Using the records below, transcribe word for word the stretch from the line that contains "thermos bottle: present" through the line that contains "bowl: none [120,334,193,380]", both end lines included, and nothing else.

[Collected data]
==================================================
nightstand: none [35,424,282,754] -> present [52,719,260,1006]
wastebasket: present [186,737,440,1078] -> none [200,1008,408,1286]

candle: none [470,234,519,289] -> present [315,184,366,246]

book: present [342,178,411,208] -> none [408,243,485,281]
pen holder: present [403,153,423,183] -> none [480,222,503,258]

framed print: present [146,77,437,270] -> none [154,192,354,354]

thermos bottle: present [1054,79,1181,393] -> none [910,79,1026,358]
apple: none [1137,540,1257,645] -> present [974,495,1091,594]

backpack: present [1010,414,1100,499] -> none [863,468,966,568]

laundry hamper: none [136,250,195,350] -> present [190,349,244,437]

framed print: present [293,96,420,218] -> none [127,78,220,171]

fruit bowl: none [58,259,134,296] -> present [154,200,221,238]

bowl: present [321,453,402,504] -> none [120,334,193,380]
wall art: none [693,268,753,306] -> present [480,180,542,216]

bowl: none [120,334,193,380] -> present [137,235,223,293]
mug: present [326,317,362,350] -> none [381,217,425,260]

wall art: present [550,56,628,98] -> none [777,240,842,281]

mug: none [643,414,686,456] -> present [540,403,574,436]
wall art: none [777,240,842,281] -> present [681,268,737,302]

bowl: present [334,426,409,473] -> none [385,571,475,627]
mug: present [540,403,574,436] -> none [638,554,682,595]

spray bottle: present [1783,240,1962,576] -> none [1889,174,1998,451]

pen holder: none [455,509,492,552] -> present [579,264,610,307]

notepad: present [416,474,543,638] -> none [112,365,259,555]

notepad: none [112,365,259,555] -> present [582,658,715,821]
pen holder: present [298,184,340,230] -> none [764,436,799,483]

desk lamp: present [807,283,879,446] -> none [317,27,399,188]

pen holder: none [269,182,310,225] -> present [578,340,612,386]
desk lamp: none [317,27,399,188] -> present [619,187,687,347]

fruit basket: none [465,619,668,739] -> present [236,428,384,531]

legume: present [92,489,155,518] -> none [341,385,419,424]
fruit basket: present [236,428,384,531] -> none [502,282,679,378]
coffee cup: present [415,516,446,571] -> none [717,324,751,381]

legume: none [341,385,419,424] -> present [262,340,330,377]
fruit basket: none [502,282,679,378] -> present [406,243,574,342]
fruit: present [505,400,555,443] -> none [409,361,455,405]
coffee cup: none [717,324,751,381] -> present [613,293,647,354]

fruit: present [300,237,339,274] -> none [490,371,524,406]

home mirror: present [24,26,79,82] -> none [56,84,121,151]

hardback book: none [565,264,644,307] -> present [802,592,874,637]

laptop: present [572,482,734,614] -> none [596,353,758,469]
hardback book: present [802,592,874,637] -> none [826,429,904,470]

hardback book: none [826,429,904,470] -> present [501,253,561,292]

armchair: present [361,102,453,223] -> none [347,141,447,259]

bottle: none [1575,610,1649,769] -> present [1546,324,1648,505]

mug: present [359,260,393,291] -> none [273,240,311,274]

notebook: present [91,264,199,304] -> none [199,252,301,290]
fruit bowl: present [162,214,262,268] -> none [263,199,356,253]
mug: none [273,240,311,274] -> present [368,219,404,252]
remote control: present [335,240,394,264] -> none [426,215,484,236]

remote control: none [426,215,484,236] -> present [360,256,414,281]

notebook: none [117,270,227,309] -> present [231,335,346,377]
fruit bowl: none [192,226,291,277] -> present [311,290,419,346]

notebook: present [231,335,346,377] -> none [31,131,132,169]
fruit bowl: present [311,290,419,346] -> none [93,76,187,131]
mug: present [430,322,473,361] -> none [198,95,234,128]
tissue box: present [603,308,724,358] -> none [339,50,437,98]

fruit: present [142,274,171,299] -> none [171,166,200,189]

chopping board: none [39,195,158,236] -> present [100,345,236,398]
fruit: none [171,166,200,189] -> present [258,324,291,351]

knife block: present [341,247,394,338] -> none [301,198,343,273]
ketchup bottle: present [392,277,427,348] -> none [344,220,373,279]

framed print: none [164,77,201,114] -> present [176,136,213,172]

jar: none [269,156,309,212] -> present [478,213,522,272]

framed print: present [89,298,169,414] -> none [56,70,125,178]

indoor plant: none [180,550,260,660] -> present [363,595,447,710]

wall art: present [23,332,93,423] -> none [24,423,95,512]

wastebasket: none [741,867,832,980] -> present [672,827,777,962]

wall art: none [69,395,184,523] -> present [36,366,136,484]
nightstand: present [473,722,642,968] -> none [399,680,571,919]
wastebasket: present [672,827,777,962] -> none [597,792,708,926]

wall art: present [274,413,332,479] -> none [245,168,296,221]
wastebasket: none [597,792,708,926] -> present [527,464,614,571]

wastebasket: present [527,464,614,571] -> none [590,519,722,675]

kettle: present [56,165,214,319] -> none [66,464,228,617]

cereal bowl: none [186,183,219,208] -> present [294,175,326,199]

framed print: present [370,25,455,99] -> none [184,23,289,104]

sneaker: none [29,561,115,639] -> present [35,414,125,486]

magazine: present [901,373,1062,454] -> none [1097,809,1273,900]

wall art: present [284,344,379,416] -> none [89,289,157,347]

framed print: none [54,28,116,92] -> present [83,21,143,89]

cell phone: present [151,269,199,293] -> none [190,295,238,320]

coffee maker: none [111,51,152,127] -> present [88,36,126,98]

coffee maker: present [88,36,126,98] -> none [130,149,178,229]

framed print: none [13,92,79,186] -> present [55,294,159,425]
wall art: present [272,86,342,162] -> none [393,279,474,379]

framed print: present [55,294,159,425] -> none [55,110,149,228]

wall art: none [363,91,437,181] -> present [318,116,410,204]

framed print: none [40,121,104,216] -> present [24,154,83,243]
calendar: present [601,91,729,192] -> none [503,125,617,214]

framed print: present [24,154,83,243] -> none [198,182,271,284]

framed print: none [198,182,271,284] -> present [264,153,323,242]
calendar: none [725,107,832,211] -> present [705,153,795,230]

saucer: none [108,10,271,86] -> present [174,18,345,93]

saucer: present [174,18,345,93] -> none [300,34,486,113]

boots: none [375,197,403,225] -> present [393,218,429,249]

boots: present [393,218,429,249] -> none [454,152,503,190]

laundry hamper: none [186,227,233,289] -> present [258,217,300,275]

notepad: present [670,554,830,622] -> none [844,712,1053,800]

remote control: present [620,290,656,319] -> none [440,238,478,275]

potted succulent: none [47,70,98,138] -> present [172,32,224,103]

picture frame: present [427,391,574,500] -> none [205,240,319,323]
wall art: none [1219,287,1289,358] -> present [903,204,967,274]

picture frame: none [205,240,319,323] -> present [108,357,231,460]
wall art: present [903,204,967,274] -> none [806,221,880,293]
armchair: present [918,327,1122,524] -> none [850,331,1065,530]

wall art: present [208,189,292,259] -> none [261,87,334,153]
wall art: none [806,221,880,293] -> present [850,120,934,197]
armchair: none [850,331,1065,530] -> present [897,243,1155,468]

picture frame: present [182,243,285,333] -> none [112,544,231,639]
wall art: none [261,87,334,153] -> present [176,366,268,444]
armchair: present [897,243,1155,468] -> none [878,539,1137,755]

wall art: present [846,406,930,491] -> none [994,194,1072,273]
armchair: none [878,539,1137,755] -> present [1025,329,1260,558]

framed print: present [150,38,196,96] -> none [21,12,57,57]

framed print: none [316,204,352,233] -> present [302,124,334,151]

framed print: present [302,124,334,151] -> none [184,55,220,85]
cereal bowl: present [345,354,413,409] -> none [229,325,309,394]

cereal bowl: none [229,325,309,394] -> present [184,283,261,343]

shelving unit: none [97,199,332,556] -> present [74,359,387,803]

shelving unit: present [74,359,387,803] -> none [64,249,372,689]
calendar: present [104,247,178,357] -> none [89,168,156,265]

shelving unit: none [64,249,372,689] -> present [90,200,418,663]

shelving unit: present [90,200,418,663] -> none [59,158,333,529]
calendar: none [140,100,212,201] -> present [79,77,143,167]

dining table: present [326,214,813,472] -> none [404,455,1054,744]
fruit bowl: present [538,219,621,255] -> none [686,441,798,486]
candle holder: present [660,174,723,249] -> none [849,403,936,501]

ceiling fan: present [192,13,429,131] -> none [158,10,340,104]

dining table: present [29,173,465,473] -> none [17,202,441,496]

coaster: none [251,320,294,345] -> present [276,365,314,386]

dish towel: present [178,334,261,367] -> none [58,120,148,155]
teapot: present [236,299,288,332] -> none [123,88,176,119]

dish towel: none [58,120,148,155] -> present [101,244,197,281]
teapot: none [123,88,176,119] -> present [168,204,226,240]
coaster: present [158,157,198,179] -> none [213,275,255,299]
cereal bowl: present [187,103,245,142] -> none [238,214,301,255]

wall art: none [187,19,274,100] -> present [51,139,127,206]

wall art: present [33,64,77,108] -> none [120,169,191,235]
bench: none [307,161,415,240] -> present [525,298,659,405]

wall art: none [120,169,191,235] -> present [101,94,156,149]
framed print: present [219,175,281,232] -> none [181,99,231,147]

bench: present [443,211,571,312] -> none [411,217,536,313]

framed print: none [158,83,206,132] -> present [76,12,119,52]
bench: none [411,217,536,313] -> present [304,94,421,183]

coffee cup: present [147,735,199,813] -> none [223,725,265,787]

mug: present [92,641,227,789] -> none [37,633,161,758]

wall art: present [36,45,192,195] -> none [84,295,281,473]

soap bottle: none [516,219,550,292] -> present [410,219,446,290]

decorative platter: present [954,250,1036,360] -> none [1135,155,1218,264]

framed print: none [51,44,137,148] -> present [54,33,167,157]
==================================================
# Result for this exercise
thermos bottle: present [1054,79,1181,393] -> none [910,79,1026,358]
apple: none [1137,540,1257,645] -> present [974,495,1091,594]

backpack: present [1010,414,1100,499] -> none [863,468,966,568]

laundry hamper: none [136,250,195,350] -> present [190,349,244,437]

framed print: present [293,96,420,218] -> none [127,78,220,171]

fruit bowl: none [58,259,134,296] -> present [154,200,221,238]

bowl: present [321,453,402,504] -> none [120,334,193,380]
wall art: none [693,268,753,306] -> present [480,180,542,216]

bowl: none [120,334,193,380] -> present [137,235,223,293]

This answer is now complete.